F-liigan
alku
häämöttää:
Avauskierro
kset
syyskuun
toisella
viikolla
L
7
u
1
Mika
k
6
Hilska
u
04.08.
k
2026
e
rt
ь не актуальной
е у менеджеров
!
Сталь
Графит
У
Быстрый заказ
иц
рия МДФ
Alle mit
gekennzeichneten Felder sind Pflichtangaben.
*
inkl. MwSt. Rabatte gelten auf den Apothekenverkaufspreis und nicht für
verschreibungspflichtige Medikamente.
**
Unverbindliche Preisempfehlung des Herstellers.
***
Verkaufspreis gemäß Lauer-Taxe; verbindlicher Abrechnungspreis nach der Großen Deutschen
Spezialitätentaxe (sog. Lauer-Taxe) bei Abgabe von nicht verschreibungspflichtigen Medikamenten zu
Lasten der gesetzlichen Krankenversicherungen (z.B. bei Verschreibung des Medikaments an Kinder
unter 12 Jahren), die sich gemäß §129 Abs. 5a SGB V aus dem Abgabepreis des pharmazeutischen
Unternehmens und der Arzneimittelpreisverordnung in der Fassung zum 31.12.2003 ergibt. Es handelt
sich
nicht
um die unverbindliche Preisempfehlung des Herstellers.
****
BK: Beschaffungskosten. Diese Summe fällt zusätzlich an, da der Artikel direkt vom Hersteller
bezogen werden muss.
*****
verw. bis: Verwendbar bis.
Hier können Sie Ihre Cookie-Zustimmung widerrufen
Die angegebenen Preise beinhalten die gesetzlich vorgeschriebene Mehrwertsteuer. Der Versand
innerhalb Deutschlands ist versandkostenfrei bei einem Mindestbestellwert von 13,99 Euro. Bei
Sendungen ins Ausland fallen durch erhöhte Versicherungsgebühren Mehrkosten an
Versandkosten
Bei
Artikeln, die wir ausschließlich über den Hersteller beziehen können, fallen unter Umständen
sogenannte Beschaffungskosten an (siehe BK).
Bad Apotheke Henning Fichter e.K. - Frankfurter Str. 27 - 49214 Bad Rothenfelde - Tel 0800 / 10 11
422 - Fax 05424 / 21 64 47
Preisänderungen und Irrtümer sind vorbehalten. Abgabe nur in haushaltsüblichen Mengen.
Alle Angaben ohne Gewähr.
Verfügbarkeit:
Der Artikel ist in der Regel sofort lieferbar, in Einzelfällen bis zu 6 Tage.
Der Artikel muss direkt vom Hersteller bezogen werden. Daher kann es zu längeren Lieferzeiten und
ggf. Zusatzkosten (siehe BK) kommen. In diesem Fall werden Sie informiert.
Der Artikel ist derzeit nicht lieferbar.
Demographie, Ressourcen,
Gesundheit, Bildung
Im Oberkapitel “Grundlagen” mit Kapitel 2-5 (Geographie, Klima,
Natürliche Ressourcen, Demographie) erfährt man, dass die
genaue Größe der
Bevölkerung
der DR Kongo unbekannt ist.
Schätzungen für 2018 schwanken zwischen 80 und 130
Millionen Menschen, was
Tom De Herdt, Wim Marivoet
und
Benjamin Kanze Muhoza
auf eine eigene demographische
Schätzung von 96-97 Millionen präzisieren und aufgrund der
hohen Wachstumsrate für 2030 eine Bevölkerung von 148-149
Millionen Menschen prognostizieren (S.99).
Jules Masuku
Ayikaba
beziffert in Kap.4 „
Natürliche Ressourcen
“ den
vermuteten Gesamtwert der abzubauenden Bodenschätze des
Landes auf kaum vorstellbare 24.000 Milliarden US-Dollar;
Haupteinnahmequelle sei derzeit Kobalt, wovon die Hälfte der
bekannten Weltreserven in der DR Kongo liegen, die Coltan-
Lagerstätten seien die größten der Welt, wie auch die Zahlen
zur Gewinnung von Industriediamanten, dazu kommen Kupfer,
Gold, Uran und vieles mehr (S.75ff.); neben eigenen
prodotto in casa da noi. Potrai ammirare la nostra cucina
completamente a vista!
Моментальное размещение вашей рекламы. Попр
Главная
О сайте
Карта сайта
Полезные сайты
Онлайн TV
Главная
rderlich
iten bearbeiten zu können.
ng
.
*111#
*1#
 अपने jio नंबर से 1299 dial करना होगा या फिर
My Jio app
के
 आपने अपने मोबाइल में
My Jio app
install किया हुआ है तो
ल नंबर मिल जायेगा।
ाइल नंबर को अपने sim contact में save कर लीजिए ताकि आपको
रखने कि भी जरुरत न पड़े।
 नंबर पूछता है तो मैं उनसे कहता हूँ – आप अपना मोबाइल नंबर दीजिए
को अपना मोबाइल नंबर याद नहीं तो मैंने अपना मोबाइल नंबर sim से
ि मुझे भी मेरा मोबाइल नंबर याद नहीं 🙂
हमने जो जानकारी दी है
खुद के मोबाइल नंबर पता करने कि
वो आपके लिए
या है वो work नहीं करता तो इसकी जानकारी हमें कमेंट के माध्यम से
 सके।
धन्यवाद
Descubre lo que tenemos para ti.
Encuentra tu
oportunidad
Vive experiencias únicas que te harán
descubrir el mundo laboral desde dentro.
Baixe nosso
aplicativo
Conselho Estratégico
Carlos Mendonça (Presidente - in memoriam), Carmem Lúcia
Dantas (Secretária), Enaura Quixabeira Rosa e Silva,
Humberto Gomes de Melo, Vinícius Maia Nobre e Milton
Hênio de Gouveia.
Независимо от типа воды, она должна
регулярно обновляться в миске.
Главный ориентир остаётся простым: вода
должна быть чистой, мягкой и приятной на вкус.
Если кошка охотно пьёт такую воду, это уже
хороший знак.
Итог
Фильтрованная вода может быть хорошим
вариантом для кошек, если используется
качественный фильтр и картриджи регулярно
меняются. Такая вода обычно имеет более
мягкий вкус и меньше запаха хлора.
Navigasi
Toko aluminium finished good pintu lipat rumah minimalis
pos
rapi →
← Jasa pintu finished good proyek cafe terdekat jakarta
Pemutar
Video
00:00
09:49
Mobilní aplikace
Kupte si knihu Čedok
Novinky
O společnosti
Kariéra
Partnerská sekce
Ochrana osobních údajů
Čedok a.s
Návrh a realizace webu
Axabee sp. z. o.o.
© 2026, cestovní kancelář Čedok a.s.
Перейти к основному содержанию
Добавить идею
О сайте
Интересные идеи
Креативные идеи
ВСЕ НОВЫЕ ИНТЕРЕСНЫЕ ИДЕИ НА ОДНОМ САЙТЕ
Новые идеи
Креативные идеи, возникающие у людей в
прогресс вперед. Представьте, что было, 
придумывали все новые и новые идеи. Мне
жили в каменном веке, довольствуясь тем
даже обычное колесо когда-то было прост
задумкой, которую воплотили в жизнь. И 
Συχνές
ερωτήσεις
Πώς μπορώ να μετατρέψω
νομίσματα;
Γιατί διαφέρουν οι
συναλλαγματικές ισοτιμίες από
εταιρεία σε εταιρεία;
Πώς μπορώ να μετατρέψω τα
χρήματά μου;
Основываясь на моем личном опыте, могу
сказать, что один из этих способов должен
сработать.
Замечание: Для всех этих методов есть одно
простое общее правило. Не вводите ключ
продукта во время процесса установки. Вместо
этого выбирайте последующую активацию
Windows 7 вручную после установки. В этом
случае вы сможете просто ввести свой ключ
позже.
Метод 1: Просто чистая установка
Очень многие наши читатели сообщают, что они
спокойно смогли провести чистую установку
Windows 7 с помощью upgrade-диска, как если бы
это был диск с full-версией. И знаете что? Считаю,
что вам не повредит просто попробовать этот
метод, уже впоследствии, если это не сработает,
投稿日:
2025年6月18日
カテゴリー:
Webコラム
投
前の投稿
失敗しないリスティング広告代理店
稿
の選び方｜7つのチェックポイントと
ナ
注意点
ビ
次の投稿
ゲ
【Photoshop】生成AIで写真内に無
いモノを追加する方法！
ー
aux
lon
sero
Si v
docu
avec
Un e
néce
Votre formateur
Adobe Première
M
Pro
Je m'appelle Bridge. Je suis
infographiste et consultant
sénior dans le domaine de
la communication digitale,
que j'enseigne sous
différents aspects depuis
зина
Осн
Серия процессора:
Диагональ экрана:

§ §

**YOUR GOAL:**
Copy each line of the listing in which the word "werden" can be found.

**RESULT BELOW:**
bezogen werden muss.
Der Artikel muss direkt vom Hersteller bezogen werden. Daher kann es zu längeren Lieferzeiten und
ggf. Zusatzkosten (siehe BK) kommen. In diesem Fall werden Sie informiert.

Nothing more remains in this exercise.